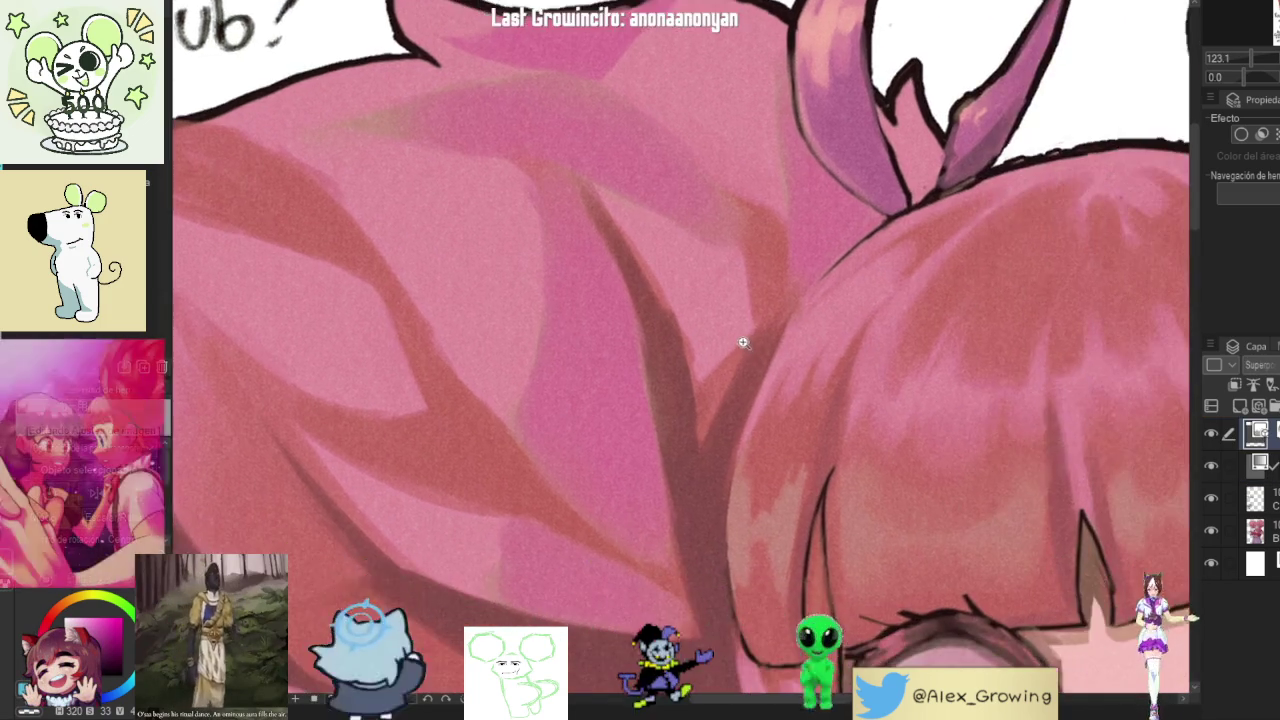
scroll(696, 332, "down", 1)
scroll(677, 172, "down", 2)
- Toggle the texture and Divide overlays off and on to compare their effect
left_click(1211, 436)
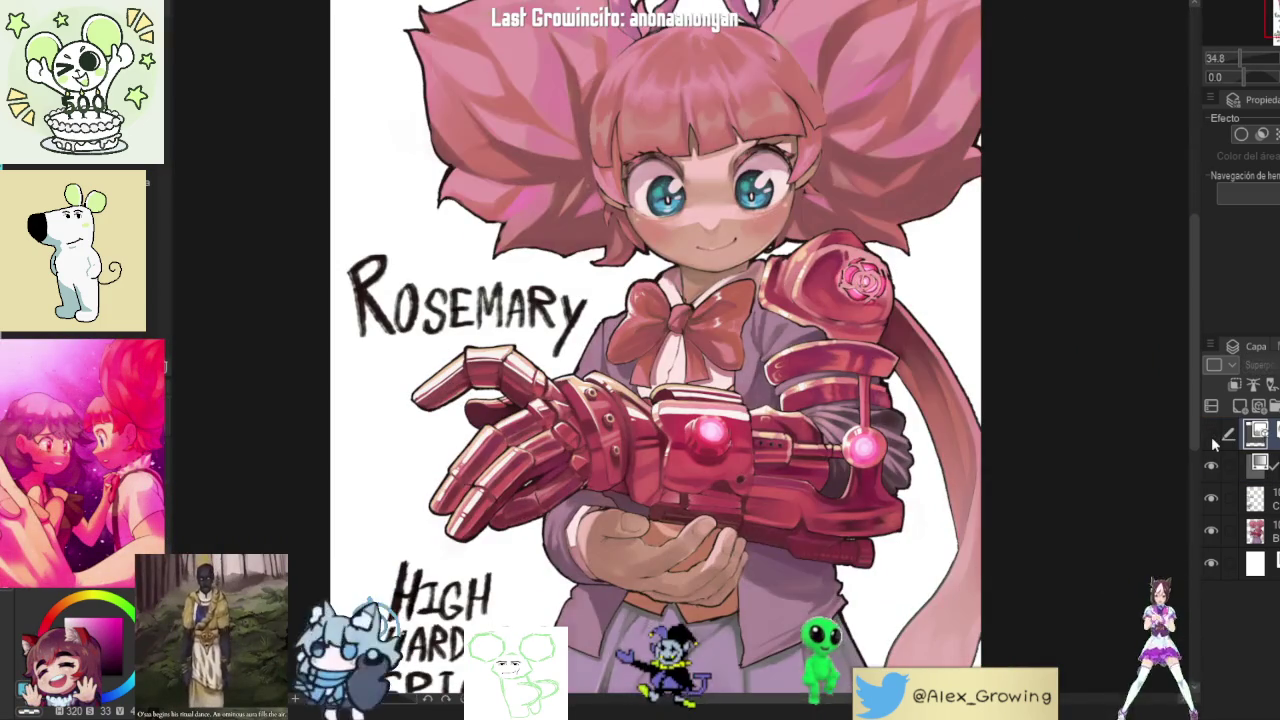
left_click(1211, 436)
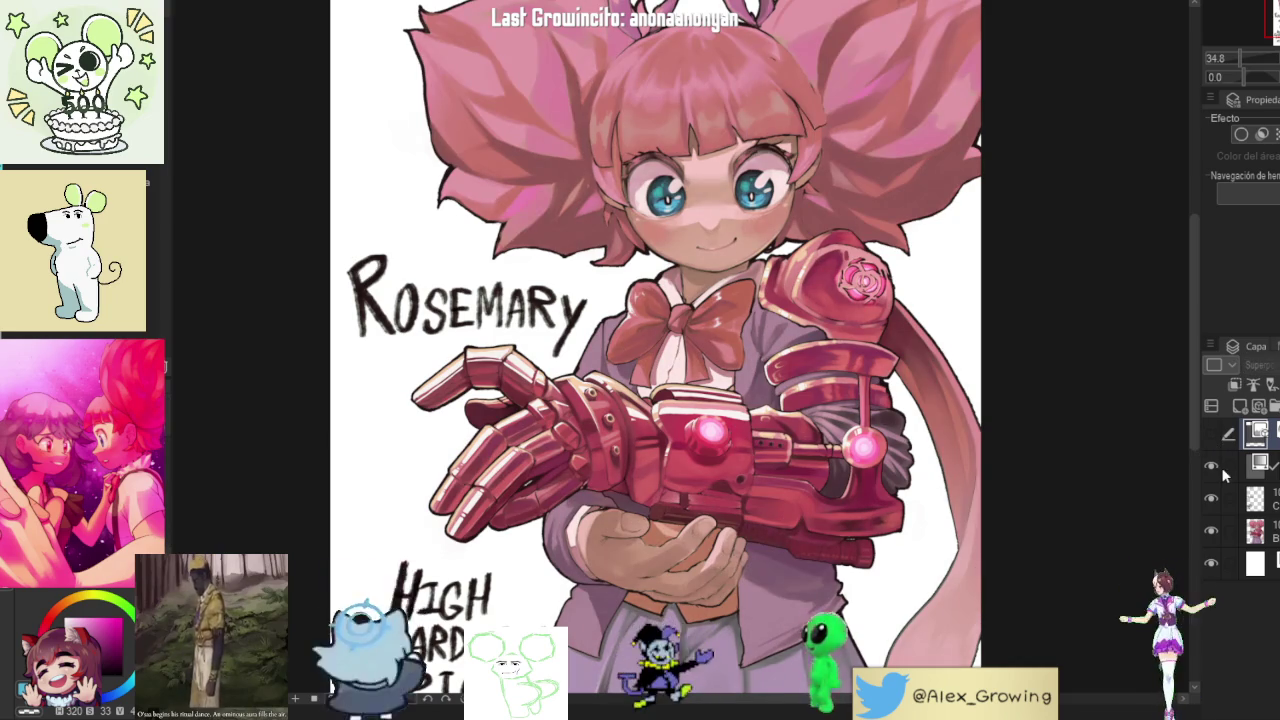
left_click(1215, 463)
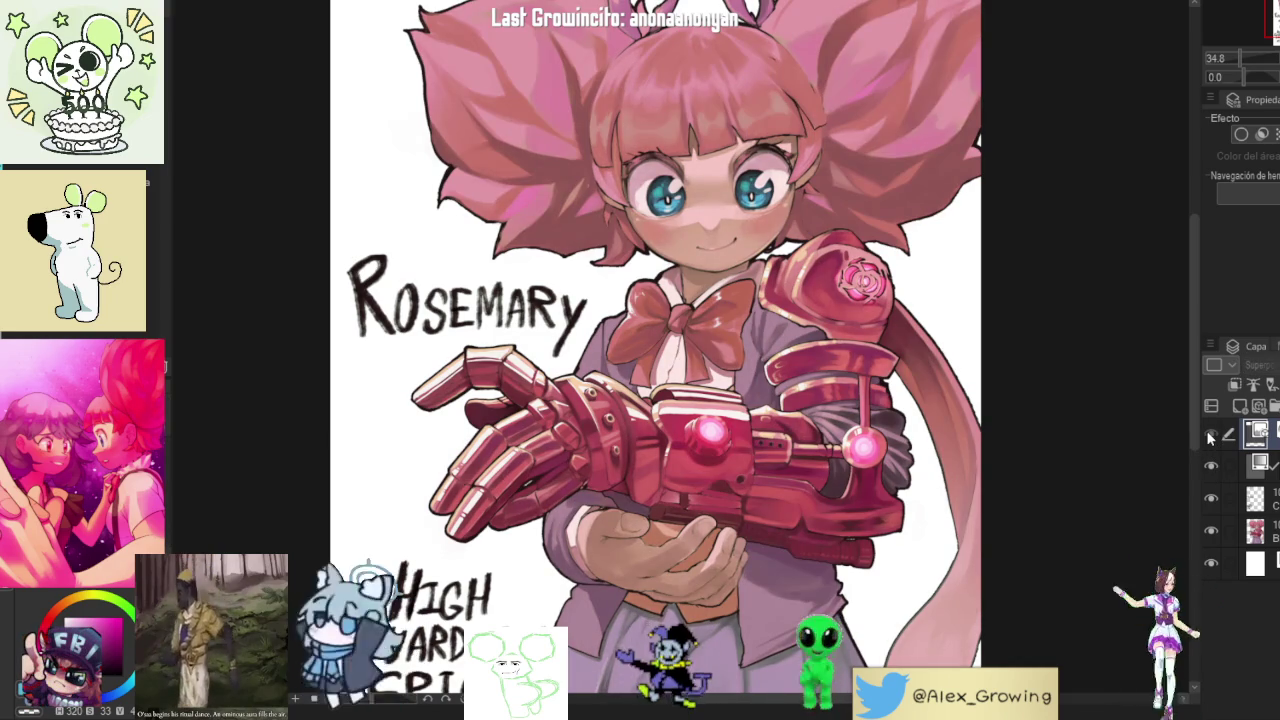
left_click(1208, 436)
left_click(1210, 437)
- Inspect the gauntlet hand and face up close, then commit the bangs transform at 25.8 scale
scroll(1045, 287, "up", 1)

__EXERCISE DESCRIPTION__
The material above holds pictures; copy everything else in it exactly.

__WORKED SOLUTION__
scroll(696, 332, "down", 1)
scroll(677, 172, "down", 2)
- Toggle the texture and Divide overlays off and on to compare their effect
left_click(1211, 436)
left_click(1211, 436)
left_click(1215, 463)
left_click(1208, 436)
left_click(1210, 437)
- Inspect the gauntlet hand and face up close, then commit the bangs transform at 25.8 scale
scroll(1045, 287, "up", 1)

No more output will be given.